WHAT IS BEING ASKED
Reproduce the liver transplantation passage word for word, from "Treatment of liver" up to and including "and toxicology studies.".
START SELECTED TEXT
Treatment of liver disease with orthotopic liver transplantation (OLT) carries considerable morbidity and mortality. Moreover, due to organ shortages, thousands of people die each year without getting transplanted. Therefore, safer and more convenient alternative therapies will benefit many people requiring liver transplantation. An approach that might address this problem is the development of a proliferative cell line that expresses liver-specific genes which could be employed for cell transplantation or for a bioartificial liver. Developing such a line from human embryonic stem cells (hESC) would also provide cells valuable for pharmacology and toxicology studies.
END SELECTED TEXT
START RECORD EXCERPTS
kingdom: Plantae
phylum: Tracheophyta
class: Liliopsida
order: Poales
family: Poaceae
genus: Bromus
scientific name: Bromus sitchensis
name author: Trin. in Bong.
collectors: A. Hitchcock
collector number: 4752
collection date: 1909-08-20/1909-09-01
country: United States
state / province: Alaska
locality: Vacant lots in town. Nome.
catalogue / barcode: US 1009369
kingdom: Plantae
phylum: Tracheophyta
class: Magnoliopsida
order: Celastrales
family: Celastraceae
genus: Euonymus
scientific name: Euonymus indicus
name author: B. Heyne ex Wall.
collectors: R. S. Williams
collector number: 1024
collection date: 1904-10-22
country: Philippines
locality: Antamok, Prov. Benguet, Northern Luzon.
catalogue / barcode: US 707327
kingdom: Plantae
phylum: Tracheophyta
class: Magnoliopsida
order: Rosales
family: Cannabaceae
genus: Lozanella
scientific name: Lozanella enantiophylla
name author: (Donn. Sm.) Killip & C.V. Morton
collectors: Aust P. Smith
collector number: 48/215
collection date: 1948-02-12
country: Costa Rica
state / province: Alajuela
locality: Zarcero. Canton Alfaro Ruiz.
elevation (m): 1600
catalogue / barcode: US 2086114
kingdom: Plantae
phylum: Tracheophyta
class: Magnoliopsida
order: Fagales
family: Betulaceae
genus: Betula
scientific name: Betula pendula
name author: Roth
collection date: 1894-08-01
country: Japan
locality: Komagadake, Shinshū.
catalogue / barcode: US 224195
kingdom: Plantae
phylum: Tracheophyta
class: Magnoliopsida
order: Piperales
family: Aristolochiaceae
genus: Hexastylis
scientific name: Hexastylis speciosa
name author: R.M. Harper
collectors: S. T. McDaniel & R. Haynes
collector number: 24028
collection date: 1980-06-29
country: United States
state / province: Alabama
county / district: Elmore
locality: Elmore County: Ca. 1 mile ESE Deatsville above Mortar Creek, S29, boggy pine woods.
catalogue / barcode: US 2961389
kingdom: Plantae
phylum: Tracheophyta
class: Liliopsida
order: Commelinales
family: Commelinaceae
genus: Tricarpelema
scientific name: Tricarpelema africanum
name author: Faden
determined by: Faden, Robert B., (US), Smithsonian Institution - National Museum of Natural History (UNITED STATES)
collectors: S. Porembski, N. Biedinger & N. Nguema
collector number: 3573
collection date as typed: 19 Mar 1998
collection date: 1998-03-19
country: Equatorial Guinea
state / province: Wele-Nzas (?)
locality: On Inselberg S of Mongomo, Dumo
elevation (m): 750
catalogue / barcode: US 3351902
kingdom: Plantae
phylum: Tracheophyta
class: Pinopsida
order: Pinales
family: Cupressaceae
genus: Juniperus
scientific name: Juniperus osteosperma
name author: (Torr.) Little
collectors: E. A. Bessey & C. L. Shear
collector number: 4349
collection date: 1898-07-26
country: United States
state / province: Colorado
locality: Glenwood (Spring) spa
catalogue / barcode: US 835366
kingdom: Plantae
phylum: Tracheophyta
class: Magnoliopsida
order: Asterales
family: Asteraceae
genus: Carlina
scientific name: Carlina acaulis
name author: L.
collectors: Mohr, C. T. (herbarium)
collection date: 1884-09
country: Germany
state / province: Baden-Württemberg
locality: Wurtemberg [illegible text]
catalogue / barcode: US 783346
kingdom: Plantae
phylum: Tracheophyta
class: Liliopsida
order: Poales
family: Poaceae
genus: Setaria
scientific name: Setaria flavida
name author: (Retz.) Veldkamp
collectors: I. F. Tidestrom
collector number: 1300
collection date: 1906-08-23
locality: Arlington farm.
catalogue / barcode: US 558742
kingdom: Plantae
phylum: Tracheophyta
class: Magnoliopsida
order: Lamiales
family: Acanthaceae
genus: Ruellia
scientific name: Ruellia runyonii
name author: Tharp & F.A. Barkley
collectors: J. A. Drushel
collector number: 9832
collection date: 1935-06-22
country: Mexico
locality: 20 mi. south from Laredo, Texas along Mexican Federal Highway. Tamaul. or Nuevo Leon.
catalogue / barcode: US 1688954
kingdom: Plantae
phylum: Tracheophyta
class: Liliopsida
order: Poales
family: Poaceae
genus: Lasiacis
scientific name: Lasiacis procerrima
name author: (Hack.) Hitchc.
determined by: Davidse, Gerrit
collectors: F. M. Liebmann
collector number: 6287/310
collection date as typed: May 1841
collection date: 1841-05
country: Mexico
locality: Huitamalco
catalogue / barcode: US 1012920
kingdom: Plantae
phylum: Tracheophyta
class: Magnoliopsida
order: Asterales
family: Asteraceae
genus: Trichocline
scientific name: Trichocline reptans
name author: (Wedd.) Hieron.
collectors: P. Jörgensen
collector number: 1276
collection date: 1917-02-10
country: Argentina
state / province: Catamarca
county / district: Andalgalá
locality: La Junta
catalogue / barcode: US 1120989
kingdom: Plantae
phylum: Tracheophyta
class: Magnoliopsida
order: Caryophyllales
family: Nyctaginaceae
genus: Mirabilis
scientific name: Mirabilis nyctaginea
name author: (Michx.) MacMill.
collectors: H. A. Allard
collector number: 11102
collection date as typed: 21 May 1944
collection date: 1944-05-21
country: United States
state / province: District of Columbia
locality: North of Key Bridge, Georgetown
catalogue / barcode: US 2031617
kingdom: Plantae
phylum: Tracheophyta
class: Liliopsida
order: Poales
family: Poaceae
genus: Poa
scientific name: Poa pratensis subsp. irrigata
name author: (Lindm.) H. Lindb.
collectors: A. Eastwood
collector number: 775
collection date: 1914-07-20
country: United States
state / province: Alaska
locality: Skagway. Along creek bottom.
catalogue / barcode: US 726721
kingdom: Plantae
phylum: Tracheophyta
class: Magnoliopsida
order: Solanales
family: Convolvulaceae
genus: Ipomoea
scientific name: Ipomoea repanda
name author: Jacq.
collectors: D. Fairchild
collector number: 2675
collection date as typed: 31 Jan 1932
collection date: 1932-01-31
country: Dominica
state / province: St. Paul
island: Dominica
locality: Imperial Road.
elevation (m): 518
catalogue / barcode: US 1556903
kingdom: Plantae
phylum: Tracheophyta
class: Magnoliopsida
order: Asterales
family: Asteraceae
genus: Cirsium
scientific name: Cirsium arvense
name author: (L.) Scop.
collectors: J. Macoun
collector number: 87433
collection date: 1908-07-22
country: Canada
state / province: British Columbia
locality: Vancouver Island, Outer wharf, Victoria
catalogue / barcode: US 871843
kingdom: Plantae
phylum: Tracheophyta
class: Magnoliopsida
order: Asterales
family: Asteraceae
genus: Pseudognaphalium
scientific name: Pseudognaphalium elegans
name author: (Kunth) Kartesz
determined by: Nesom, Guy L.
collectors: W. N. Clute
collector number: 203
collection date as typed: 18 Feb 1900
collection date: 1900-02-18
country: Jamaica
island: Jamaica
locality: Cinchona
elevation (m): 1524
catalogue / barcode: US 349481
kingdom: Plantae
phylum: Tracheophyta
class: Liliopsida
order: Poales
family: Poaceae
END RECORD EXCERPTS
YOUR SOLUTION
Treatment of liver disease with orthotopic liver transplantation (OLT) carries considerable morbidity and mortality. Moreover, due to organ shortages, thousands of people die each year without getting transplanted. Therefore, safer and more convenient alternative therapies will benefit many people requiring liver transplantation. An approach that might address this problem is the development of a proliferative cell line that expresses liver-specific genes which could be employed for cell transplantation or for a bioartificial liver. Developing such a line from human embryonic stem cells (hESC) would also provide cells valuable for pharmacology and toxicology studies.